II
Eventi e luoghi
Bruna Bianchi
Vivere a Venezia durante la guerra. Le donne, la povertà, il trauma, la protesta*
1. Agosto 1914-marzo 1915. I tumulti delle «popolane»
Mio caro Marito,
Non puoi comprendere con quanto dolore vengo iscriverti questa mia lettera facendoti conoscere che il tuo bambino che tu ami tanto si ritrova in punto di Morte. Dopo circa un mese di Malattia Ora ti prego di cercare di poter venire a Venezia il più presto possibile, onde di poter fare a tempo di vederlo per lultima volta. Inoltre devi sapere che costretta dal bisogno, non avendo altro da impegnare, o dovuto vendere parte della Mobiglia per non languire di fame me i figli, così ora, sono costretta di dormire a terra, ma speriamo che questa benedetta guerra possa avere un termine, al più presto possibile così potrà aprirsi i lavori di nuovo ed allora potremo a farsi tutto cio ahamo perduto. Ora sappi che tutti i miei figli sono tutti disuccupati, e col denaro che mi passa il Governo non posso andar avanti, con le mie brutte considerazioni che mi trovo in grande miseria, Altro non mi resta di salutarti di cuore sperando che forse sarai Meliorato, sperando più presto possibile di vederti così unita ai figli ti mando Mille Bacci
Tua Molie Rumor Luigia.
Quando Luigia si risolse a scrivere al marito erano trascorsi quasi due anni dall’inizio della gravissima crisi che si era abbattuta sulla città. Venezia, infatti, fu tra le città italiane quella che più soffrì degli sconvolgimenti della guerra. Non lontana dal fronte, minacciata costantemente dal cielo e dal mare, subì un contraccolpo gravissimo sul piano economico dallo scoppio della guerra europea. Per le donne significò perdita del lavoro, mariti disoccupati, malattia e morte dei bambini, lotta quotidiana per la sopravvivenza.
Fin dai primi di agosto 1914 il traffico portuale si era contratto drasticamente per poi cessare del tutto fino alle ultime settimane del 1918. In pochi giorni quasi 1.500 scaricatori restarono senza lavoro.
Poiché il porto di Venezia era soprattutto un porto di importazione, la brusca diminuzione delle navi in arrivo paralizzò l’industria cittadina che occupava un gran numero di donne.

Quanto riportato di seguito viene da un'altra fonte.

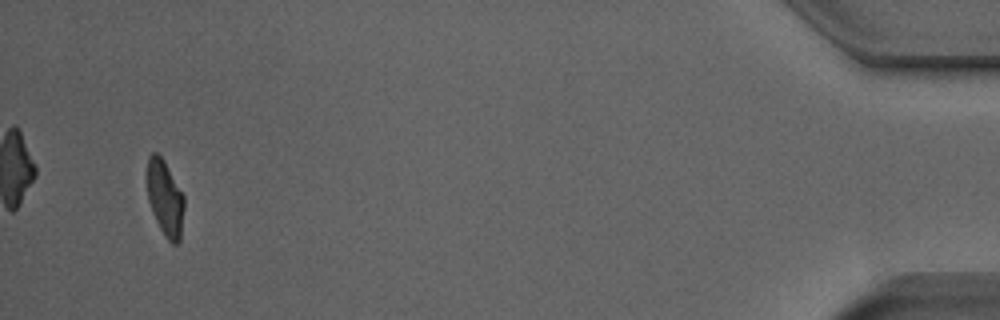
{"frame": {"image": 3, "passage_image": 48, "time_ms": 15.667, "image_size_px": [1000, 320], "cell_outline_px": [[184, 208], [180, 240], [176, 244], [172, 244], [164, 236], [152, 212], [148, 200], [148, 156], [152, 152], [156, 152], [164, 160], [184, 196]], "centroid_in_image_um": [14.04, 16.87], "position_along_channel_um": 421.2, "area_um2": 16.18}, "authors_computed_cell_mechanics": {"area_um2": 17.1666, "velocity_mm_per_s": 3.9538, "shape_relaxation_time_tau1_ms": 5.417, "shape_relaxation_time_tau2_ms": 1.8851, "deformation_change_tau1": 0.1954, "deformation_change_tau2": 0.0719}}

Per far fronte al dilagare della disoccupazione ed evitare l’esplosione della rabbia popolare il 15 agosto fu istituito il Comitato pro richiamati, disoccupati ed emigranti. La prima iniziativa del Comitato, «il 16 agosto, da un’ora all’altra, quando le donne dei nostri scaricatori scesero in piazza…», fu l’istituzione dei Laboratori municipali veneziani. In locali e con macchine da cucire concesse dal Comune, Maria Pezzé Pascolato avviò la sezione di Lavori femminili, ricami e trine per operaie disoccupate, ottenne commesse dalla sartoria del Distretto militare e distribuì gran parte delle lavorazioni a domicilio. Il Comune, inoltre, organizzò un sistema di buoni alimentari. Quando, il primo settembre, i buoni vennero ridotti e sostituiti con il sistema più parsimonioso delle cucine economiche, il malcontento popolare esplose violento; recarsi a quelle cucine, spesso assai distanti dalle abitazioni, rinunciare alla riservatezza della propria casa, era gravoso e umiliante soprattutto per le donne. Quello stesso giorno, di fronte a palazzo Diedo a Santa Fosca, i disoccupati restituirono o strapparono i buoni e si diressero in corteo verso Rialto. Il giorno successivo una nuova e più violenta dimostrazione di protesta si svolse di fronte al municipio per iniziativa delle donne provenienti dai quartieri poveri della città.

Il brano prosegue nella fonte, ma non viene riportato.